En la vida de cada persona se suceden hechos y situaciones poco o nada deseables, se suscitan adversas realidades, se originan conflictos, nacen nocivas tesituras y finalmente se adoptan defensas, trincheras y barreras insoslayables para preservar y proteger el propio ser de los ataques y afrentas a las que uno se ve expuesto en el devenir de su día a día.
Que cierto es que el ser humano si se muestra accesible, generoso, cercano, próximo y asequible termina siendo víctima del egoísmo, la voracidad y codicia de todos aquellos que le rodean. Que cierto es que la mayoría de las veces la bonhomía de las personas se entiende como necedad y debilidad, como simpleza y carencia de fuerza en el carácter. Que cierto es que descubrir y manifestar siempre la mejor predisposición hacia los demás, termina siendo un bumerán que vuelve envenenado, veloz y certero con alto riesgo de golpear en las entrañas, de herir en el alma y romper en el corazón. Qué fácil es siempre explotar al generoso, abusar del tolerante, excederse con el dadivoso.

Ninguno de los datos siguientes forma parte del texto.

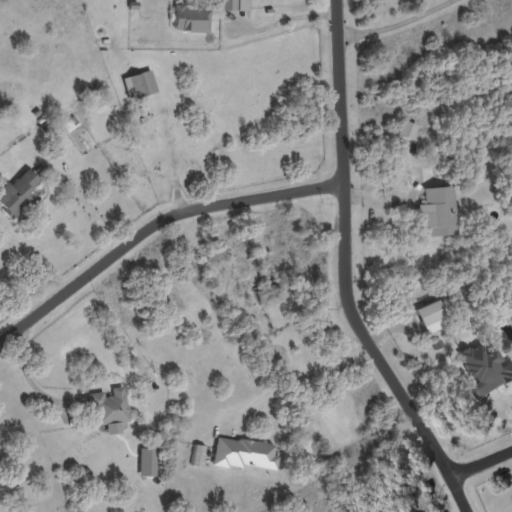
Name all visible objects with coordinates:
building: (232, 5)
building: (190, 18)
road: (275, 21)
road: (391, 23)
building: (139, 84)
building: (406, 129)
building: (18, 194)
road: (84, 203)
building: (437, 211)
road: (151, 226)
road: (344, 271)
building: (266, 293)
building: (429, 312)
building: (485, 370)
road: (27, 374)
road: (290, 380)
building: (109, 406)
road: (504, 409)
building: (244, 453)
building: (197, 455)
building: (146, 462)
road: (480, 465)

Y como bien dice el título de la entrada (frase del ilustre líder conservador de la segunda mitad del siglo XIX, Antonio Cánovas del Castillo) nunca me enfado por lo que me piden, ya no, ya he entendido que así ha de ser y lo que de mí se espera, pero no puedo evitar enfadarme por lo que me niegan.
Para aquellos que no me conocen todo lo escrito hasta ahora podría parecer una fatuidad llena de presunción y petulancia, un canto al victimismo y un retrato espiritual de un engolado ser jactancioso y vanidoso, propenso a inmolarse en pira pública por el bien general. No soy así, lejos está mi persona de asemejarse a tal retrato.
Sólo sé que en toda mi vida siempre he intentado complacer y no ser especialmente complacido, he intentado dar sin esperar, he intentado cumplir con todo y todos más allá de las expectativas que en mí se habían depositado. Cuando uno así entiende la vida, no pretende nunca una recompensa explicita de aquello que ofrece sin un aval de contra rembolso, sólo busca un poco de empatía, un gramo de comprensión y una pizca de compensación.
Cuando la negación de una ilusión se materializa, el daño es grande, la grieta desquebraja la confianza, el compromiso se rompe y la distancia se convierte en un abismo imposible de superar.